Data structure that deletes all elements of a set less than or equal to x in O(1) time

Question

I am self studying for an algorithms course, and I am trying to solve the following problem:

Describe a data structure to store a set of real numbers, which can perform each of the following operations in O(1) amortized time:

Insert(x) : Deletes all elements not greater than x, and adds x to the set.
FindMin() : Find minimum value of set.

I realize that findmin kind of becomes trivial once you have Insert, and see how with a linked list implementation, you could delete multiple elements simultaneously (ie O(1)), but finding out which link to delete (aka where x goes) seems like an O(n) or O(log n) operation, not O(1). The problem gave the hint: Consider using a stack, but I don't see how this is helpful.

Any help is appreciated.

The original question is below:

Answer 1

double is the data structure! In the methods below, ds represents the data structure that the operation is being performed on.

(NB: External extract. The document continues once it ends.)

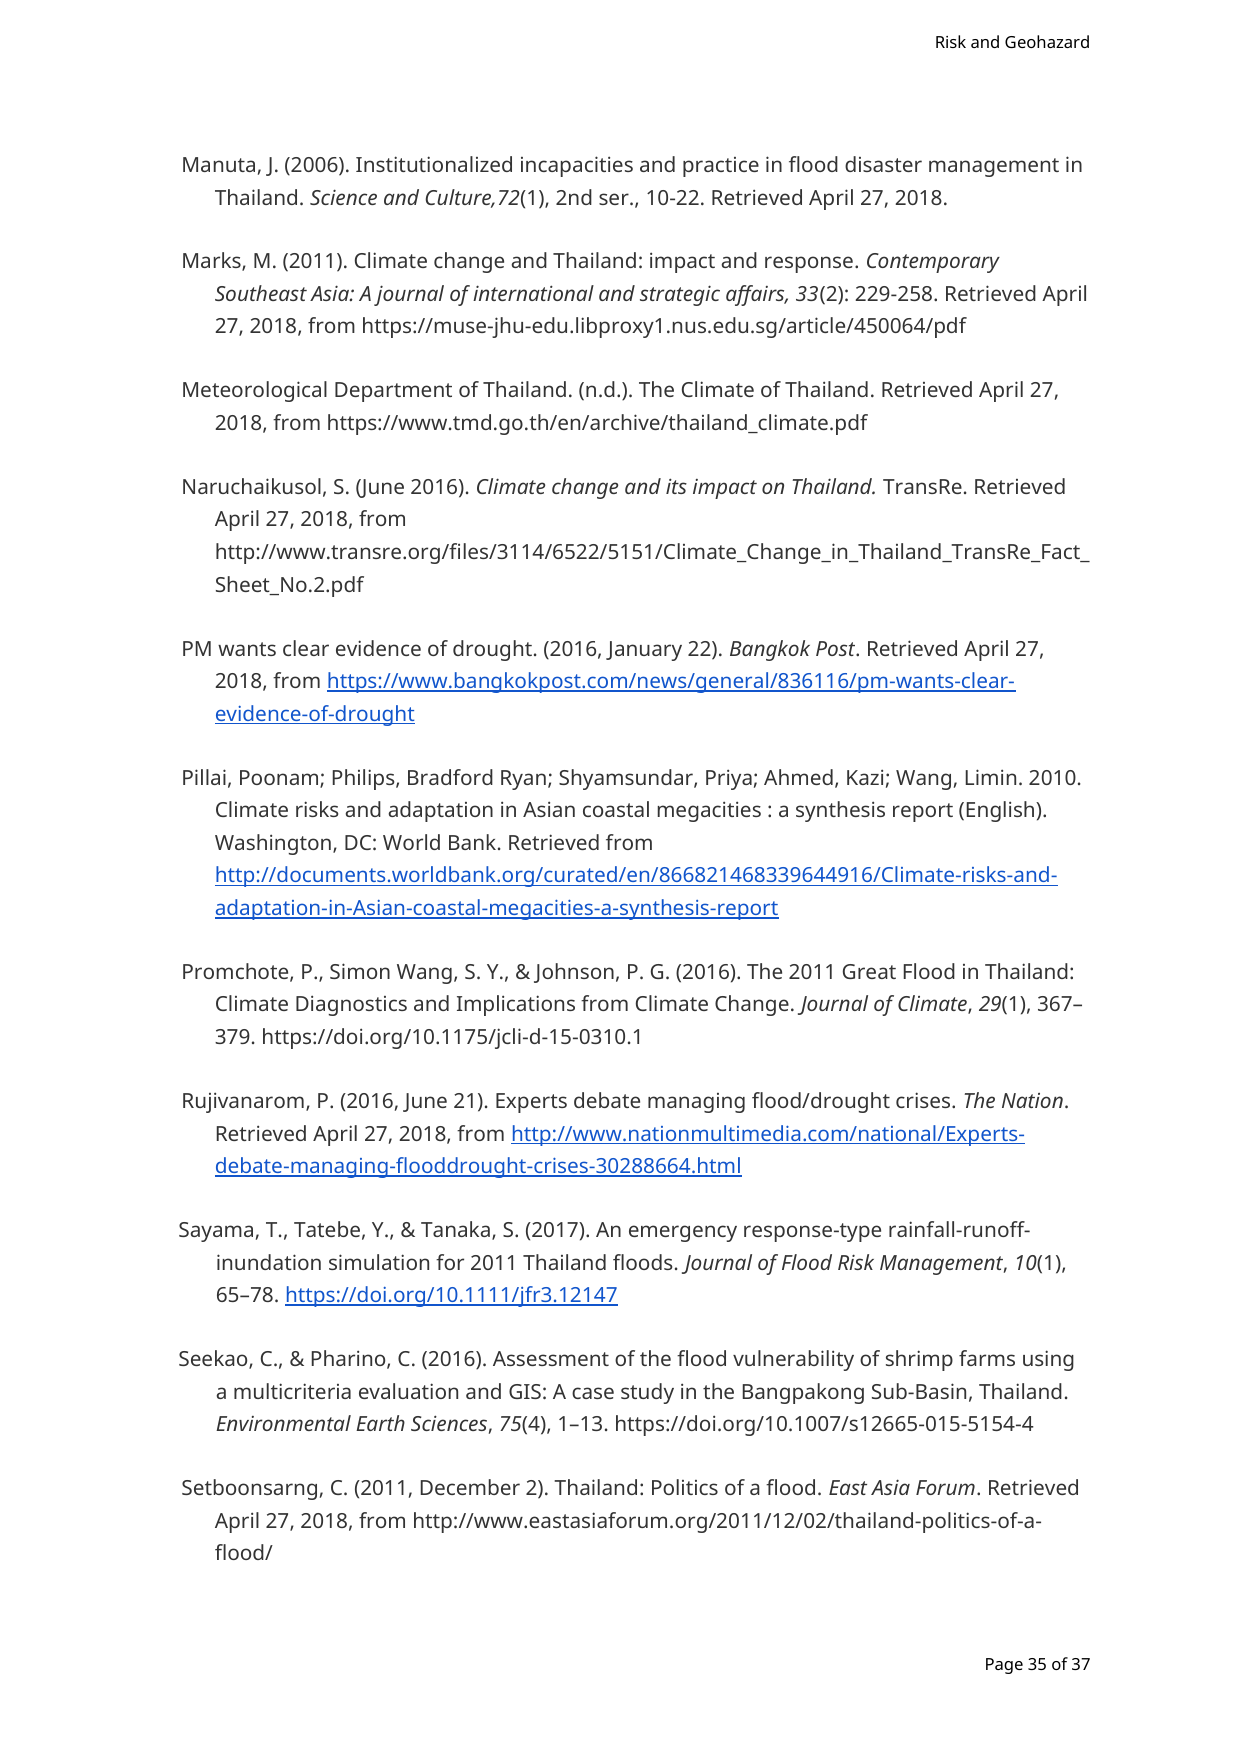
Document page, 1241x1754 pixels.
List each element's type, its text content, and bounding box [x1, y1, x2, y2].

void Insert(ref double ds, double x)
{
    ds = x;
}

double FindMin(double ds)
{
    return ds;
}

The only way to ever observe the state of the data structure is to query its minimum element (FindMin). The only way to modify the state of the data structure is to set its new minimum element (Insert). So the data structure is simply the minimum element of the set.

Answer 2

Note that your goal is to get O(1) amortized time, not O(1) time. This means that you can do as much work as you'd like per operation as long as n operations don't take more than O(n) time.

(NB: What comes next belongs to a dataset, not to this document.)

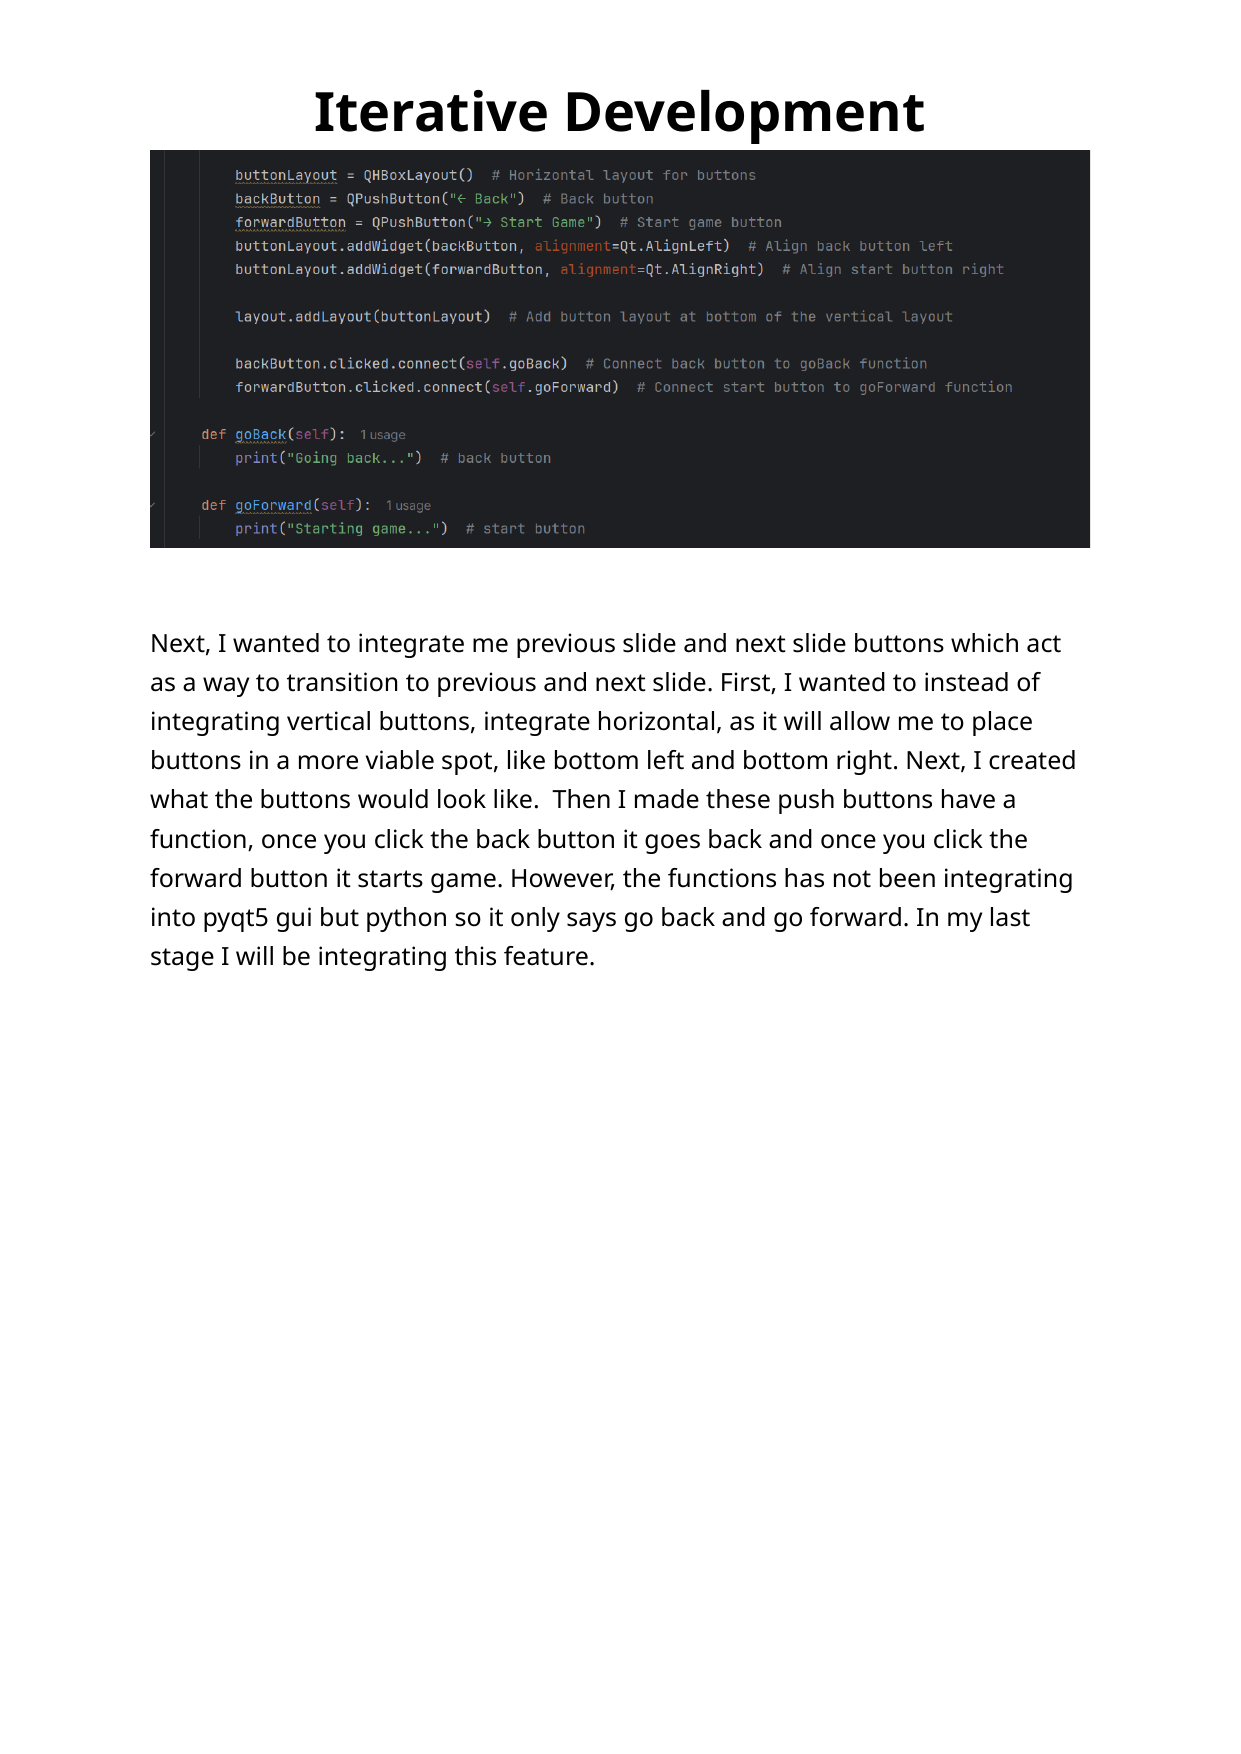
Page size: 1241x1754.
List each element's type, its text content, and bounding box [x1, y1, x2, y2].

text Next, I wanted to integrate me previous slide and next slide buttons which act as a way to transition to previous and next slide. First, I wanted to instead of integrating vertical buttons, integrate horizontal, as it will allow me to place buttons in a more viable spot, like bottom left and bottom right. Next, I created what the buttons would look like. Then I made these push buttons have a function, once you click the back button it goes back and once you click the forward button it starts game. However, the functions has not been integrating into pyqt5 gui but python so it only says go back and go forward. In my last stage I will be integrating this feature. [150, 625, 1090, 973]
picture [150, 150, 1091, 548]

Here's a simple solution. Store the elements in a stack in ascending order. To insert an element, keep popping the stack until it's empty or until the top element is greater than x, then push x onto the stack. To do a find-min, read the top of the stack.

Find-min clearly runs in time O(1). Let now look at insert. Intuitively, each element is pushed and popped at most once, so we can spread the work of an expensive insert across cheaper inserts. More formally, let the potential be n, the number of elements on the stack. Each time you do an insert, you'll do some number of pops (say, k) and the potential increases by 1 - k (one new element added, k removed). The amortized cost is then k + 1 + 1 - k, which is 2. Therefore, insert is amortized O(1).

Hope this helps!